Indeed, the First Circuit Court of Appeals' ruling in U.S. v. Textron is creating a lot of uncertainty. While it is likely that it will be appealed to the Supreme Court, the outcome is far from certain. The court could uphold the ruling, reverse it, or simply leave it in the hands of the lower courts by declining to hear the case.

Until the matter is clearly settled, companies will be taking interim steps to make sure that they aren't putting their "private" papers in jeopardy by sharing them with auditors. And that is likely to create some tensions as businesses and auditors try to balance the need for disclosure against the corporate imperative to protect internal legal analyses from potential adversaries.

Currently, the ruling only affects the First Circuit, which includes Massachusetts, Maine, New Hampshire, Rhode Island and Puerto Rico. And it also only deals with the issue of Internal Revenue Service access to tax accrual work papers. Still, the decision raises some important questions about the future ability of companies to protect a wide range of documents commonly prepared as part of their ongoing business operations but that are also prepared in anticipation of future litigation.

Issued in August, the ruling takes clear aim at the work-product doctrine, which has in the past protected papers prepared "in anticipation of litigation." This standard, in effect, prevented potential opponents from getting a roadmap to corporate thinking on issues that might later end up in court. As such, a company could have an attorney candidly assess its position on an issue without fear that such an evaluation might later be used in legal action taken against the company.

But in a 3-2 decision, the First Circuit Court of Appeals adopted a more narrow definition of privileged documents, saying that to qualify for protection under the work-product doctrine, they must be prepared "for use in possible litigation." In the Textron case, that gave the IRS access to documents drawn up by the defense contractor to assess whether its tax liability calculations would survive a possible IRS audit. The court found that the documents were not protected by the attorney-client privilege because Textron had already allowed its accountants a brief look at the documents to demonstrate how it was calculating tax reserves.

Because Textron deals with specific tax issues, it is unclear how broadly the ruling will be applied. The IRS audit, for example, focused on tax shelters, with the majority opining that the IRS should not be prevented from uncovering any under-reporting of corporate taxes. But a strongly worded dissent by the minority took the majority to task, saying that in trying to craft a ruling favorable to the IRS, the majority "has thrown the law of work-product protection into disarray."

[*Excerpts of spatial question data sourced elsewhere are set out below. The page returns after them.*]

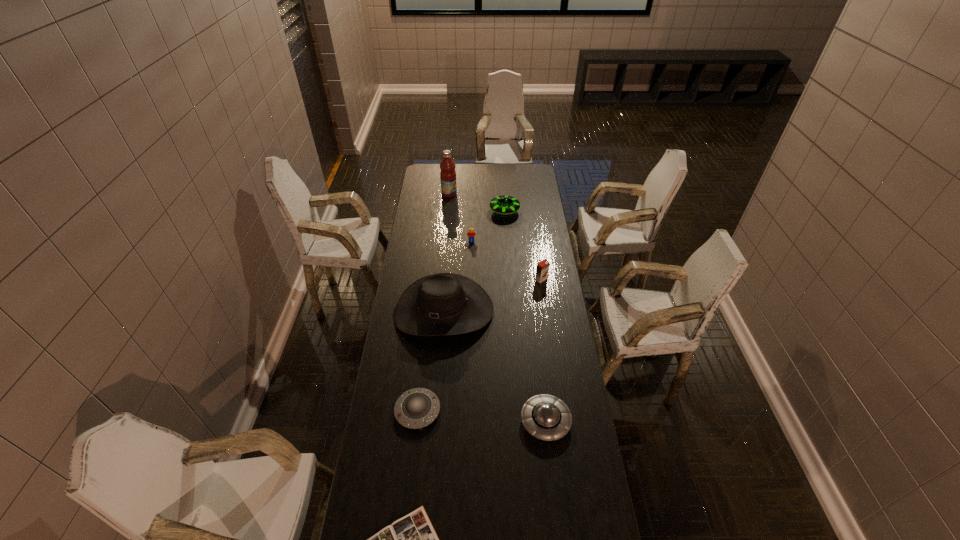
This screenshot has width=960, height=540. In the image, there is a desktop. In order to click on vacant space at the right edge in this screenshot , I will do `click(528, 289)`.

In order to click on unoccupied area between the orange juice and the tallest object in this screenshot , I will do `click(495, 237)`.

The image size is (960, 540). Identify the location of the fourth closest object to the fruit juice. tap(542, 269).

Identify which object is the sixth nearest to the cowboy hat. Please provide its 2D coordinates. Your answer should be formatted as a tuple, i.e. [(x, y)], where the tuple contains the x and y coordinates of a point satisfying the conditions above.

[(411, 539)]

The height and width of the screenshot is (540, 960). Find the location of `saucer identified as the closest to the seventh shortest object`. saucer identified as the closest to the seventh shortest object is located at coordinates (416, 408).

Locate an element on the screen. the second closest saucer relative to the farthest object is located at coordinates (416, 408).

You are a GUI agent. You are given a task and a screenshot of the screen. Output one action in this format:
    pyautogui.click(x=<x>, y=<y>)
    Task: Click on the free space that satisfies the following two spatial constraints: 1. on the front label of the second farthest object; 2. on the left side of the farthest object
    
    Given the screenshot: What is the action you would take?
    pyautogui.click(x=447, y=211)

Find the location of `blank space that satisfies the following two spatial constraints: 1. on the front side of the orange juice; 2. on the right side of the second farthest object`. blank space that satisfies the following two spatial constraints: 1. on the front side of the orange juice; 2. on the right side of the second farthest object is located at coordinates (510, 279).

Where is `free space that satisfies the following two spatial constraints: 1. on the front label of the farthest object; 2. on the left side of the farthest saucer`? The height and width of the screenshot is (540, 960). free space that satisfies the following two spatial constraints: 1. on the front label of the farthest object; 2. on the left side of the farthest saucer is located at coordinates (447, 211).

The width and height of the screenshot is (960, 540). Identify the location of vacant region that satisfies the following two spatial constraints: 1. on the front label of the sixth shortest object; 2. on the left side of the fruit juice. (442, 279).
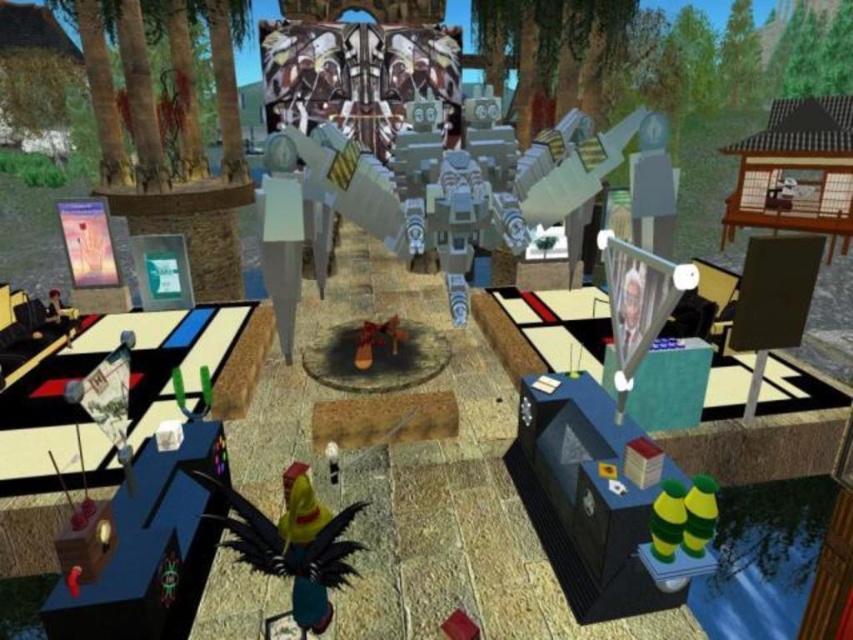
You are navigating a virtual environment and need to determine which of the two points, point (639,289) or point (80,248), is closer to your current viewpoint. Based on the scene description, which point is nearer?

Point (639,289) is closer to the camera than point (80,248).

You are a character in the game and need to pick up the shiny yellow toy at center and the metallic silver poster at left. Which object should you reach for first to grab the closest one?

The shiny yellow toy at center is closer to the viewer than the metallic silver poster at left, so you should reach for the shiny yellow toy at center first.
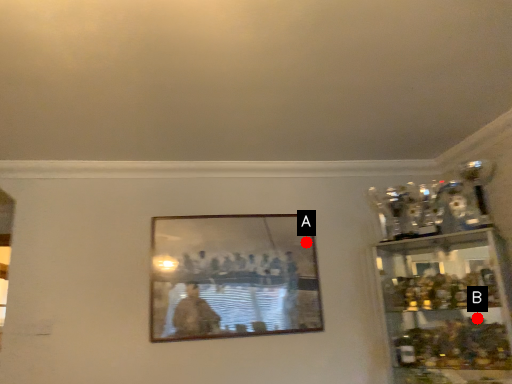
Question: Two points are circled on the image, labeled by A and B beside each circle. Which of the following is the closest to the observer?

Choices:
 (A) A is closer
 (B) B is closer

Answer: (B)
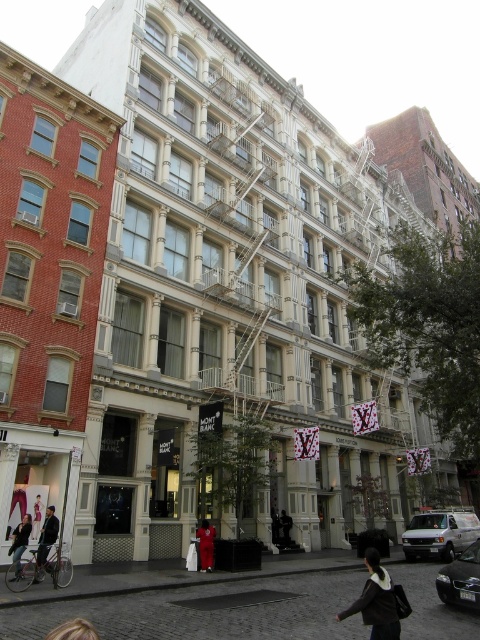
Is point (396, 636) closer to viewer compared to point (283, 536)?

Yes, point (396, 636) is closer to viewer.

Who is taller, dark brown leather jacket at lower right or dark gray fabric coat at center?

With more height is dark brown leather jacket at lower right.

I want to click on dark brown leather jacket at lower right, so click(x=375, y=600).

The image size is (480, 640). I want to click on dark brown leather jacket at lower right, so click(x=375, y=600).

Who is positioned more to the right, light brown hair at lower left or dark gray jacket at lower left?

From the viewer's perspective, light brown hair at lower left appears more on the right side.

Who is more forward, [48,636] or [28,529]?

Positioned in front is point [48,636].

Locate an element on the screen. This screenshot has width=480, height=640. light brown hair at lower left is located at coordinates (72, 630).

Does dark brown leather jacket at lower right have a smaller size compared to red fabric person at center?

Incorrect, dark brown leather jacket at lower right is not smaller in size than red fabric person at center.

What do you see at coordinates (375, 600) in the screenshot? This screenshot has width=480, height=640. I see `dark brown leather jacket at lower right` at bounding box center [375, 600].

Does point (377, 596) come behind point (211, 561)?

No, it is not.

This screenshot has height=640, width=480. Identify the location of dark brown leather jacket at lower right. (375, 600).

The minority went on to call on the Supreme Court to intervene to create a single standard for the country. Since the rules for work-product protection now vary from circuit to circuit, there will be a great deal of corporate tiptoeing around the work-product issue until the Supreme Court's position on the matter is clear.

Thus, auditors unaware of concerns raised by the Textron ruling may be surprised to find themselves navigating new terrain with their corporate clients. For one thing, clients may provide less-detailed back-up memos than they have in the past to support their tax reserves or other audit items. They may even be reluctant to orally discuss the contents of their back-up memos, since allowing an outsider access to such information could be considered a waiver of the attorney-client privilege and work-product protection.

Then, too, there is the fear that the IRS could use this ruling to push for the disclosure of key memos not shared with auditors. It could, for example, seek documents never shared with auditors that address tax reserve issues, arguing that the memos do not provide legal advice and are therefore neither privileged nor protected by work-product rules.

Auditors should be aware that their clients may also be considering the implications of the Textron decision in areas extending well beyond tax-reserve calculations. If a document is prepared in order to inform the auditor of pending litigation, rather than to assist with the litigation, an aggressive adversary might actually seek to obtain it during discovery.

Until businesses know if the ruling will stand, they would be wise to assume that everything shared with auditors may someday be disclosed. Thus accountants may find that they have to push hard to get the information needed for a proper audit - and they should not be surprised to find clients pushing back.

Sara Shanahan, Esq., is a partner at the Boston law firm of Sherin and Lodgen LLP, concentrating on business litigation and insurance coverage disputes.